Hanhikivi Nuclear Power Plant

nuclear-energyinfrastructuregeopoliticsfinland
4 min read

Sixty-seven companies pooled their ambitions into a single bet. In 2007, a consortium of Finnish businesses formed Fennovoima Oy with one purpose: to build a new nuclear power plant that would supply ten percent of Finland's electricity. The site they chose was the Hanhikivi peninsula, a windswept finger of land jutting into the Gulf of Bothnia near the small municipality of Pyhajoki. The reactor they selected was Russian -- a VVER-1200 pressurised water reactor designed by Rosatom, the state-owned nuclear corporation. It was a marriage of Finnish energy ambition and Russian nuclear engineering that would unravel spectacularly fifteen years later, leaving nothing on the peninsula but cleared ground and broken contracts.

The Longest Approval

Finland's nuclear licensing process is methodical, even by Nordic standards. In April 2010, the Finnish Government granted Fennovoima a decision-in-principle to build the reactor. Parliament ratified it that July. But choosing a reactor supplier took three more years of negotiations. Areva and Toshiba both bid for the contract. Rosatom won. On 21 December 2013, Fennovoima and Rosatom Overseas signed the plant supply contract, with commissioning projected for 2024. The chosen design was the AES-2006, the latest evolution of Russia's VVER reactor family -- a proven lineage, on paper at least. What followed was a cascade of subcontracts and partnerships that read like a directory of European heavy industry: Alstom for the turbine generators, Rolls-Royce and Schneider Electric for automation. When Rolls-Royce withdrew in 2018, Framatome and Siemens stepped in. Each substitution added months to the timeline.

Delays Upon Delays

The original commissioning date of 2024 began to slip almost immediately. Bringing Rosatom's design documentation up to Finnish regulatory standards proved far more difficult than anyone had anticipated. Finland's nuclear safety authority, STUK, held to its exacting requirements regardless of the political pressure to get the plant built. By December 2018, Fennovoima announced a revised schedule: construction license in 2021, commercial operation by 2028. Then that target slipped too. In April 2021, the company pushed construction to 2023 and operation to 2029. The plant had been in development for fourteen years without a single foundation being poured. Debt financing remained partially unresolved as late as 2017, and the estimated cost -- initially pitched at less than fifty euros per megawatt-hour -- became an increasingly theoretical figure.
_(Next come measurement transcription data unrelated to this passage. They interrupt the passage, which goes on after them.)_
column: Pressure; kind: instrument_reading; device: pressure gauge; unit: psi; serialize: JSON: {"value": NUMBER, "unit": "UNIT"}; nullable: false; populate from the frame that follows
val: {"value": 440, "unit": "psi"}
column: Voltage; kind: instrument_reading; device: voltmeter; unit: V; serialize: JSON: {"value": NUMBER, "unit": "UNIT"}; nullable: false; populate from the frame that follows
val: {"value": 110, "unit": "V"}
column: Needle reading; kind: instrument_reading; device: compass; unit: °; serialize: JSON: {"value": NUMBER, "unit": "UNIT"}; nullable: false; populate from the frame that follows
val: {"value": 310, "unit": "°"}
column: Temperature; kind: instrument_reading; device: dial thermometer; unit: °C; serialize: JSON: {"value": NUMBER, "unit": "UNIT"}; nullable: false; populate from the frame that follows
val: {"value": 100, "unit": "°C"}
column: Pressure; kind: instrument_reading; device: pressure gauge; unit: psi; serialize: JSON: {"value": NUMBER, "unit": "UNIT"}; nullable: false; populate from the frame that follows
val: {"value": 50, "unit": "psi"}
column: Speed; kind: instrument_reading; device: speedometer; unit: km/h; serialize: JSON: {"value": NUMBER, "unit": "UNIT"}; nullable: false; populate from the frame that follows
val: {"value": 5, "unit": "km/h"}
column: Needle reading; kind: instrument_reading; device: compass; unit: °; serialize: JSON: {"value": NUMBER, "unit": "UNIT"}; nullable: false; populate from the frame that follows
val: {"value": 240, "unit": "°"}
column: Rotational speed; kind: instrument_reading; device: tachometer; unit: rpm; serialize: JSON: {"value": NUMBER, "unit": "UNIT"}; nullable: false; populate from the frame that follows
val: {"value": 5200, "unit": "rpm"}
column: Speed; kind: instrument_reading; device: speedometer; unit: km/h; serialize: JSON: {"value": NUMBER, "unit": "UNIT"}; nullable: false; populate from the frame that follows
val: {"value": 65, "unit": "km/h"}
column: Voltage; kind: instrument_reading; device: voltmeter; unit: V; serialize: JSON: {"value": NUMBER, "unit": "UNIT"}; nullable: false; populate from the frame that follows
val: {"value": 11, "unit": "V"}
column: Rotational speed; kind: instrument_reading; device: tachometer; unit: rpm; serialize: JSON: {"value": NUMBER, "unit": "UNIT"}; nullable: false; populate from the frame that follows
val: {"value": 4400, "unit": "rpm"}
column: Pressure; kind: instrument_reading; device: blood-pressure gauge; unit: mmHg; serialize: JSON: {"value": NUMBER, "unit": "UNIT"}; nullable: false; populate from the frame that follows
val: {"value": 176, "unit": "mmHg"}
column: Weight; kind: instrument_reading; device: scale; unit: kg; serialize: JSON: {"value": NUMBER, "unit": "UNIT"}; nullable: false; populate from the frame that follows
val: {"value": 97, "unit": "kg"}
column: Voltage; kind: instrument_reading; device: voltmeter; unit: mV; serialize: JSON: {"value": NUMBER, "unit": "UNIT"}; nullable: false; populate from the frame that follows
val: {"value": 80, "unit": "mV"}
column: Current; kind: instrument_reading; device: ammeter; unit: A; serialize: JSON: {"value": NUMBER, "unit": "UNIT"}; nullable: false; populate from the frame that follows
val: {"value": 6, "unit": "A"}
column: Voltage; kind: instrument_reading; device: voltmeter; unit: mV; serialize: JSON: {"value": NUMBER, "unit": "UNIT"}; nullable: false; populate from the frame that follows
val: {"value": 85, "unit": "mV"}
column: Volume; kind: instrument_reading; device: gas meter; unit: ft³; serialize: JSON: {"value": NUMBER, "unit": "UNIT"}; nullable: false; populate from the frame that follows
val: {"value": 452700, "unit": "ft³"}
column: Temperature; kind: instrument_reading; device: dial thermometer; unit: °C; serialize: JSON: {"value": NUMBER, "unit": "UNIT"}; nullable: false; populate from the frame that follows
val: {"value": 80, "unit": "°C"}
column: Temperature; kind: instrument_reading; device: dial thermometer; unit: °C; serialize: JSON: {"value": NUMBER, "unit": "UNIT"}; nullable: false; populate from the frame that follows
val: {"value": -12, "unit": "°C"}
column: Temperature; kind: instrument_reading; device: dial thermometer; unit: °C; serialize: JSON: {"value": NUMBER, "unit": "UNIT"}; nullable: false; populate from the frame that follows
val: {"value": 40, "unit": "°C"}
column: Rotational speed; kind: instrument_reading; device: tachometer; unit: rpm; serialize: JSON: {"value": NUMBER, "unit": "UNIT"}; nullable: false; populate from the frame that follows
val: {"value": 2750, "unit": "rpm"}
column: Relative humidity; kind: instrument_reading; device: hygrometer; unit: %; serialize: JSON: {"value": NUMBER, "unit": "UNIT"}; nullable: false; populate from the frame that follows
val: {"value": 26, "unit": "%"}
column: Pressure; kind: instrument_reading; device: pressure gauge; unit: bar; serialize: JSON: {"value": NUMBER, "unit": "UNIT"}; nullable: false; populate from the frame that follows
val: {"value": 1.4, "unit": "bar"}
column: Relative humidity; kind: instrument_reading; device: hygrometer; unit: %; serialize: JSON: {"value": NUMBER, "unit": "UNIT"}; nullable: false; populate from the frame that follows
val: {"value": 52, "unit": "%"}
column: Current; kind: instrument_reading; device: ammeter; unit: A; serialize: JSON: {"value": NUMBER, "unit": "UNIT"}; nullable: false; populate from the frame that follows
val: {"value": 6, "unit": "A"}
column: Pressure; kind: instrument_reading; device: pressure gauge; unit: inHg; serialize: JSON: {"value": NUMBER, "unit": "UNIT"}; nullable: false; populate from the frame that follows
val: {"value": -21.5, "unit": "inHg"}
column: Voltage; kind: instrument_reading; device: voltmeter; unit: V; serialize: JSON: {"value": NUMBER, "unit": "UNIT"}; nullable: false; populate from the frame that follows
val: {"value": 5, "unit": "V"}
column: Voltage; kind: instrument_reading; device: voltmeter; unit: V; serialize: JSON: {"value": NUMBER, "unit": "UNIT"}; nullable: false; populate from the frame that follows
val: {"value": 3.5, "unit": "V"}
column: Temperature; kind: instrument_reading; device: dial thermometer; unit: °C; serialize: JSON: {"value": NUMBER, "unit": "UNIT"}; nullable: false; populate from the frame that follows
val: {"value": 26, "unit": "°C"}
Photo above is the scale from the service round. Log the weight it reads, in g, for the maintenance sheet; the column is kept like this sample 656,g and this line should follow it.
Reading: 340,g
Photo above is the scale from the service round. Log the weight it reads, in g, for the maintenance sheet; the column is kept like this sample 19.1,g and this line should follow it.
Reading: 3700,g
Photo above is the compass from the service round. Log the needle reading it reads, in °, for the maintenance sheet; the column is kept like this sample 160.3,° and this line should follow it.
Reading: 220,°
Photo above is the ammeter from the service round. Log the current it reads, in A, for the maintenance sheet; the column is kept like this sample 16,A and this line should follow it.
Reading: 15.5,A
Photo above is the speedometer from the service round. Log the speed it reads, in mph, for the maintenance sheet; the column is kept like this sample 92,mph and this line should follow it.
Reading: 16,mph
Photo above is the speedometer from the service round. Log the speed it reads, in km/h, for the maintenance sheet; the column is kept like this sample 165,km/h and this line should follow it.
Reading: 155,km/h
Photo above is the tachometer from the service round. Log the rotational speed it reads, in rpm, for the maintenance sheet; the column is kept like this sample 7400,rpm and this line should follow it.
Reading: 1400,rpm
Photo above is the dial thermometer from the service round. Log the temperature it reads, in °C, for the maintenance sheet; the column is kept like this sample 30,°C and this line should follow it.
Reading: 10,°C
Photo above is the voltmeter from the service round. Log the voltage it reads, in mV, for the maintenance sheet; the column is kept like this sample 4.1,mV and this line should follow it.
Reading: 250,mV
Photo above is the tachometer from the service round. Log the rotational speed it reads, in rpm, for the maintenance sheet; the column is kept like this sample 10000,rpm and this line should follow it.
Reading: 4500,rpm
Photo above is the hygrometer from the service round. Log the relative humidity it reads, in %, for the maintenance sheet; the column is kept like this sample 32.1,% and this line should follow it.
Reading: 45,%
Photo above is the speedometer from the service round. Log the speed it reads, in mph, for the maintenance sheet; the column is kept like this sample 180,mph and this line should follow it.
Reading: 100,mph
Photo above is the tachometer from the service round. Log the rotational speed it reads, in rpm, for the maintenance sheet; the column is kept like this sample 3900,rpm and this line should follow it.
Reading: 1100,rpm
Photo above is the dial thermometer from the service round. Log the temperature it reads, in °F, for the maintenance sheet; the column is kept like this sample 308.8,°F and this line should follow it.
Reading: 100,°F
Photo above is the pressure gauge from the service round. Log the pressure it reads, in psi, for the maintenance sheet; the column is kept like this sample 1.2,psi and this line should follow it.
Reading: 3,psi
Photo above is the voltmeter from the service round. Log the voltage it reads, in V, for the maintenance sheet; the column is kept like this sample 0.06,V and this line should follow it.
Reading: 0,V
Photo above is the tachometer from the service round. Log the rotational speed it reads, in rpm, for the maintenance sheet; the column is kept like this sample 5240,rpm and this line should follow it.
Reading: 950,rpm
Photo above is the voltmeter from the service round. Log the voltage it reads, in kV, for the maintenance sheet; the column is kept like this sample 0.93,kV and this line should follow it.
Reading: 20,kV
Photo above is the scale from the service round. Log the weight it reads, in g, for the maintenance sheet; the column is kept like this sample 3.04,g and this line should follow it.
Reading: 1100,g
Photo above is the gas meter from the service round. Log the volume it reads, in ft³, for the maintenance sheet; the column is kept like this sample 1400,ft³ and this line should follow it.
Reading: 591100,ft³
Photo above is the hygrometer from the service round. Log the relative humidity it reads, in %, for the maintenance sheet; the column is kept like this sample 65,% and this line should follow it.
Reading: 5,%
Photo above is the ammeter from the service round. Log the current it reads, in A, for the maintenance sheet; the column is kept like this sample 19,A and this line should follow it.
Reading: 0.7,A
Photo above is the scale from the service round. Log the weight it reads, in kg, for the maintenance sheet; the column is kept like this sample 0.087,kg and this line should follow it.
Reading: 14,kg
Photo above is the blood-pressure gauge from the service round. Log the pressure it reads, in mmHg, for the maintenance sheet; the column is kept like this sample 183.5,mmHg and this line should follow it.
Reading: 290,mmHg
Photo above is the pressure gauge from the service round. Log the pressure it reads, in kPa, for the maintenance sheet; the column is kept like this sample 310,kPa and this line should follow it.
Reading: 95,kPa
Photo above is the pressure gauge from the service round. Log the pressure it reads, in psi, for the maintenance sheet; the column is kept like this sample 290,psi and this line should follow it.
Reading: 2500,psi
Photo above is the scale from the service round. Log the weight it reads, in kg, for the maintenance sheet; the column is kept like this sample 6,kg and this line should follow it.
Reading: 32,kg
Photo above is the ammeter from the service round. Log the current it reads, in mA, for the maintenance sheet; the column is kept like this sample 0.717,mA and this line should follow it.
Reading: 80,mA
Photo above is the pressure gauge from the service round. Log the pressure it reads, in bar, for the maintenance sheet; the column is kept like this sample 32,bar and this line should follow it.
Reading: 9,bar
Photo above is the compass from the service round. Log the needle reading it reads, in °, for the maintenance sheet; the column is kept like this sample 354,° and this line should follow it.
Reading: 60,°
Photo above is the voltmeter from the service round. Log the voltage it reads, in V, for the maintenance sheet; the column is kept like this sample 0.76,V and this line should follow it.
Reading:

The War That Ended Everything

When Russian forces crossed into Ukraine in February 2022, the geopolitical ground shifted beneath every European energy project tied to Moscow. For Fennovoima, the calculation was suddenly stark. Their reactor supplier was a Russian state corporation. Their entire project depended on Rosatom delivering the nuclear island -- the core of the plant. In May 2022, Fennovoima terminated the contract, citing significant delays and Rosatom's inability to deliver the project. The war had made the risks impossible to accept, but the cracks had been visible for years. A Dispute Review Board later ruled in December 2022 that the contract repeal was unlawful under the terms of the agreement, adding legal complexity to an already painful unraveling. The Hanhikivi peninsula returned to quiet.

A Peninsula Between Powers

From the air, the Hanhikivi headland is unremarkable -- low terrain meeting cold water at 64 degrees north, birch forest thinning toward the coast. No cooling towers rise from the landscape. No containment domes interrupt the flat horizon. The site exists as a monument to a particular moment in European energy history, when Finland looked east for nuclear power and the world rearranged itself before the reactor could be built. Finland's other nuclear plants at Loviisa and Olkiluoto continue to operate, and the country eventually commissioned the long-delayed Olkiluoto 3 reactor in 2023. But Hanhikivi stands as a reminder that energy infrastructure is never purely technical. It is always, unavoidably, political.

From the Air

Located at 64.53N, 24.26E on the Hanhikivi peninsula along the Gulf of Bothnia coast. The site is flat coastal terrain with no built structures of note -- the plant was never constructed. Nearest airport is Oulu (EFOU), approximately 100 km to the north. Kokkola-Pietarsaari Airport (EFKK) lies roughly 90 km to the south. Best viewed at 3,000-5,000 feet to appreciate the peninsula's geography and its position on the Bothnian coastline. The cleared site area may be visible in good conditions.